O choro de Lula é o meu também

"Eu chorei também, pois sei exatamente o que ele pensou naquele momento"

O choro de Lula Aldenor Ferreira

Neuton Correa, Aldenor Ferreira*

Publicado em: 19/11/2022 às 00:50 | Atualizado em: 19/11/2022 às 00:50

Nesta semana, ao falar de seu desejo de acabar novamente com a fome no Brasil, Lula se emocionou e chorou. Ao assistir ao vídeo com a sua fala, eu também me emocionei e chorei. 

Não há nada de vergonhoso nessa atitude, muito menos ela é um sinal fraqueza ou qualquer tipo de encenação, afinal, o choro faz parte da fisiologia humana, sendo a materialização de nossos sentimentos e emoções.

Em uma definição mais técnica, conforme apontam Betina Lejderman e Sofia Bezerra no texto Choro: um complexo fenômeno humano (2014), vemos que ele é

“[…] um fenômeno complexo que envolve questões neurobiológicas, psicológicas e sociais, dependente da interação entre as experiências iniciais da vida, das características individuais que predispõem a certas formas de expressão ou inibição das emoções, do contexto social e do evento que desencadeia certo sentimento. É um reflexo psicogênico resultante da interação entre as áreas do sistema límbico do cérebro que regulam a experiência consciente das emoções internas e das respostas fisiológicas […]”.
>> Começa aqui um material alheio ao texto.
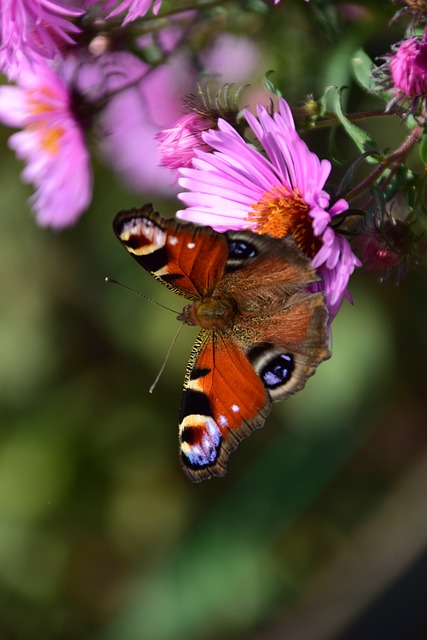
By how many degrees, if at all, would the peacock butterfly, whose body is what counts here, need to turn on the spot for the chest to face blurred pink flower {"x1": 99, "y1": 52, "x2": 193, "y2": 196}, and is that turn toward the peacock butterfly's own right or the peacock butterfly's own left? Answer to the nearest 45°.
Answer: approximately 45° to the peacock butterfly's own right

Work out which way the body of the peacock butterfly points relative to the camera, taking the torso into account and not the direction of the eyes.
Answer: to the viewer's left

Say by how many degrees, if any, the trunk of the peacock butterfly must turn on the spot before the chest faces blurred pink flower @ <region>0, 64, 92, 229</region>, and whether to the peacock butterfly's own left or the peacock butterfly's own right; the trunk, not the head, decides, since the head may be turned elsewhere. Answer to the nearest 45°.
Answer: approximately 45° to the peacock butterfly's own right
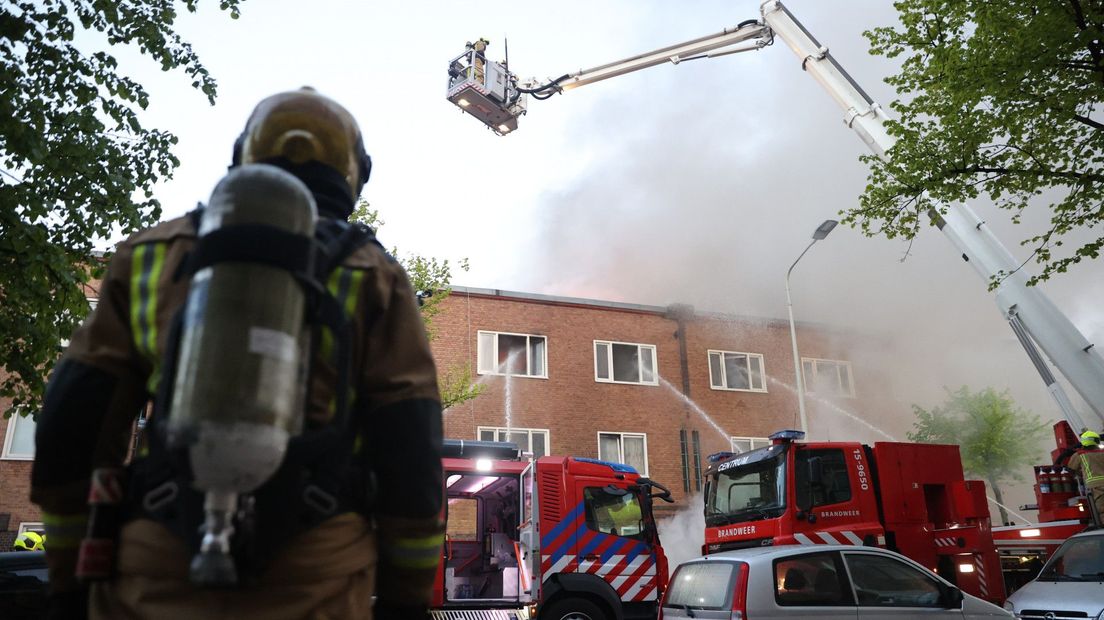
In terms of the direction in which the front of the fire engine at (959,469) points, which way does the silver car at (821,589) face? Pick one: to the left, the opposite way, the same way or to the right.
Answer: the opposite way

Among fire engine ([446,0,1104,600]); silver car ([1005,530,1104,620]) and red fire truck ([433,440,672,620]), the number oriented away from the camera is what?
0

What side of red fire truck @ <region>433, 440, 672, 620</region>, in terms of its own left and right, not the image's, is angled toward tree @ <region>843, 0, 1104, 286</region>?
front

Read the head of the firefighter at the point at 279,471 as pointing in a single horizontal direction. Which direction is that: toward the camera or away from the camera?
away from the camera

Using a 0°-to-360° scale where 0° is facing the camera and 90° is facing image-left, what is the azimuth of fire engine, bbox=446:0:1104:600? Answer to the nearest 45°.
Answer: approximately 45°

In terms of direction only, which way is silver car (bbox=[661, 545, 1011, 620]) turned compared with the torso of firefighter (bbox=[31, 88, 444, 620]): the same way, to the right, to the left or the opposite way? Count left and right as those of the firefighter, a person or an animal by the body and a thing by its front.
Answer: to the right

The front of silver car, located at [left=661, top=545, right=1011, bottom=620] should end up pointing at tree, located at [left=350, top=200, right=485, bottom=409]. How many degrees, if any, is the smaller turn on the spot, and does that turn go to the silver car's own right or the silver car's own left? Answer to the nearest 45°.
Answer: approximately 90° to the silver car's own left

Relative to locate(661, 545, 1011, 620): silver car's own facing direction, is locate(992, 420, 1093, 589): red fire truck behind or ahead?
ahead

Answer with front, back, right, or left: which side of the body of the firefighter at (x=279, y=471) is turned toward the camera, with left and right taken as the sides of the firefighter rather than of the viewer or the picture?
back

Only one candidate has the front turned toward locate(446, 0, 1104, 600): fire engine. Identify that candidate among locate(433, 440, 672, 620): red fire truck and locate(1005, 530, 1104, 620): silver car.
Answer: the red fire truck

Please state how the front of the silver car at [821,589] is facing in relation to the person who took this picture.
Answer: facing away from the viewer and to the right of the viewer

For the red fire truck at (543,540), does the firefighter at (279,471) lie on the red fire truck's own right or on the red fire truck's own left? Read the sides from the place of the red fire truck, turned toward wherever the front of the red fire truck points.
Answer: on the red fire truck's own right

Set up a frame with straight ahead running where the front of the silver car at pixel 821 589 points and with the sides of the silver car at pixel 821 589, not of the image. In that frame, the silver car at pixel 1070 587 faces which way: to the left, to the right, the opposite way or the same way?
the opposite way

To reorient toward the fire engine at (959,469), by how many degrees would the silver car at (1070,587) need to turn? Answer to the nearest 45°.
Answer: approximately 135° to its right

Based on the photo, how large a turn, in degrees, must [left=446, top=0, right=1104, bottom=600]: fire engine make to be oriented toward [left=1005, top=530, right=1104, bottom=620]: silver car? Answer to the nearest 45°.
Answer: approximately 45° to its left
A emoção de Lula, manifestada em seu choro, é autêntica, pois ele estava falando de algo que viveu. Ele viu, ouviu e sentiu em seu próprio corpo o flagelo da fome. Eu entendo que talvez seja bem difícil ter a dimensão exata do problema quando nem de perto se passou por ele. É o caso dos tecnocratas, operadores do mercado financeiro, o segmento que mais criticou o choro do presidente eleito.

Fenômeno eleitoral

Essa turba não sabe o que é passar fome e, devido a seu mau-caráter, também não tem uma gota de empatia com aqueles que já passaram e os que ainda passam fome no país. Os maus feitores – que drenam recursos públicos há décadas no Brasil –, acusaram Lula de encenação, de populismo e de irresponsabilidade. Entretanto, Lula não precisa encenar, ele foi eleito com 60.345.999 (50,90%) dos votos, como já mencionado em alguns textos desta coluna – ele é um fenômeno eleitoral.  

Quando ele chorou, eu chorei também, pois sei exatamente o que ele pensou naquele momento. A sua mente lhe trouxe lembranças de um tempo duro vivido no agreste pernambucano. Eu também me lembrei dos dias difíceis vividos no interior do Amazonas, lembrei-me da pobreza e do trabalho hercúleo de meu pai e de minha mãe para tentar prover os bens necessários para a nossa manutenção física e simbólica. 

Minha infância, assim como a de Lula, foi vivida em períodos distintos, mas, de igual forma, difíceis. Não havia Sistema Único de Saúde, não havia energia elétrica, não havia programas sociais, não havia assistência técnica e fomento para os agricultores familiares. Até mesmo o conceito de agricultura familiar não existia.

Caboclo titânico

Na roça, no Amazonas, nas décadas de 1970/80, tudo era feito a partir da força do caboclo titânico, para citar, aqui, o termo de Euclides da Cunha relacionado ao habitante da Amazônia profunda. 

Caboclo titânico é a versão amazônica do sertanejo forte nordestino. Na análise euclidiana, esses sujeitos sociais possuem enorme capacidade de adaptação a esses biomas, pois, de certa forma, domavam e ainda domam a natureza desses territórios. Assim, não restam dúvidas de que, de fato, há um elo cultural e social entre o Nordeste e o Norte, uma ligação que parte do Brasil litorâneo do Sul e Sudeste não conhece e não tem a menor intenção de conhecer.

Ademais, como bem descreveu o professor Jessé Sousa, a elite nacional – que está toda representada na bolsa de valores, grupo que “reagiu mal” às declarações do presidente eleito – é um atraso ao país. Precisamos combater o flagelo da fome e taxar, por exemplo, suas fortunas, cobrando impostos sobre seus lucros e dividendos. Somente dessa forma poderemos combater a fome e a desigualdade social em nosso país de maneira contínua.

Portanto, o choro de Lula é o meu choro também, somando-se às lágrimas de milhões de brasileiros que estão hoje em extrema pobreza, vulneráveis e entregues à própria sorte. Uma sorte que a máfia do mercado financeiro – cujas falas são reverberadas pela máfia de jornalistas traidores da pátria – não faz a menor questão de mudar.